Rotten Tomatoes audience rating: 63 percent
This horror flick is about a group of students who travel to Sweden to visit and study a rural village’s mid-summer festival. Starting their trip with an idyllic tone, the group soon realize that they are at the clutches of a pagan cult’s twisted culture. Midsommar is the worst kind of mediocre horror movie because there are so many reasons to hope the film will be good. It pulls you in with its’ pleasing cinematography, vivid colours, an unbelievable number of flowers, and menacing undertones of dysfunctional relationships—but ultimately the movie falls flat. It lacks meaningful elements that satisfyingly guide and explain the story. Many elements are haphazardly thrown in; plot plots don’t naturally click into place. Unfortunately, the film squanders any chance for enjoyable scares by prioritizing gore, and overly dramatized horror scenes that are so out of the realm of possibility that they just feel silly.
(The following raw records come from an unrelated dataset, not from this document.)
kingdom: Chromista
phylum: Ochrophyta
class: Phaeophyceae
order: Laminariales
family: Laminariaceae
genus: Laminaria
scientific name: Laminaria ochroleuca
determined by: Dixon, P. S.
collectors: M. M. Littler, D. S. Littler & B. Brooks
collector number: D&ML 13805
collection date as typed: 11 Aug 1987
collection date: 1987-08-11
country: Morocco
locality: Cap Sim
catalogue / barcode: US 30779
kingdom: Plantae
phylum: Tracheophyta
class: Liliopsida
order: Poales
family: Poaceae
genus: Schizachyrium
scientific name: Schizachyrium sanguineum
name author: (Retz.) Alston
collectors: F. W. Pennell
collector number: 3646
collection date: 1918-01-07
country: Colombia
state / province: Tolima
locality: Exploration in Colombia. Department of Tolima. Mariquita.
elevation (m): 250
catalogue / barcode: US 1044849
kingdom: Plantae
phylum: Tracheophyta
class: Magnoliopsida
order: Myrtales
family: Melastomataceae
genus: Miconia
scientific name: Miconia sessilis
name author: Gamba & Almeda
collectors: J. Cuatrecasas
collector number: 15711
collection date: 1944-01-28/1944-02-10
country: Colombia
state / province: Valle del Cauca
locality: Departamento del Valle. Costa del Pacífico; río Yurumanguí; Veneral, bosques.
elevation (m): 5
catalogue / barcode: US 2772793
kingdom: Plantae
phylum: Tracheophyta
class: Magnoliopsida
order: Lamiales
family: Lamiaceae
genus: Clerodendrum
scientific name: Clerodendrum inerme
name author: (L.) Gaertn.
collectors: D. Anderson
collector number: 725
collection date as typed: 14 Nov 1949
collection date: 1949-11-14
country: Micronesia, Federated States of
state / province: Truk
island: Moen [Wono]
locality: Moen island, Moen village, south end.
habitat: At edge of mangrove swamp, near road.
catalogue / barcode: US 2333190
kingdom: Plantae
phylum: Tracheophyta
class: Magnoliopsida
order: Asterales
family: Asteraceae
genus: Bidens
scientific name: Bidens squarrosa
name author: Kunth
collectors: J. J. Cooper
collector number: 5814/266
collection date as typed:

Like a lot of content being produced today, the film prioritizes visuals over story. Infants may be able to enjoy such films that are essentially stimulating flashing colours—but for anyone else, the movie is not deserving of an extended attention span.
The Thing (1982)
Rotten Tomatoes audience rating: 92 percent
A group of scientists in Antarctica are researching at a base camp when they take in a rogue sled dog. After it brutally kills some of the other dogs and begins to attack some of the crew members, a pilot and a doctor fight the creature into a gory battle for their own lives. This movie deserves some praise because of its iconic special effects— but has poor build up. There is also a great cast (Kurt Russel) and character development, but it falls flat on its climax. The actual “thing” they are running from is pretty goofy and not very scary. Overall, this movie registers as more of an action movie with horror movie elements—making it sort of meatless if you want to be truly terrified.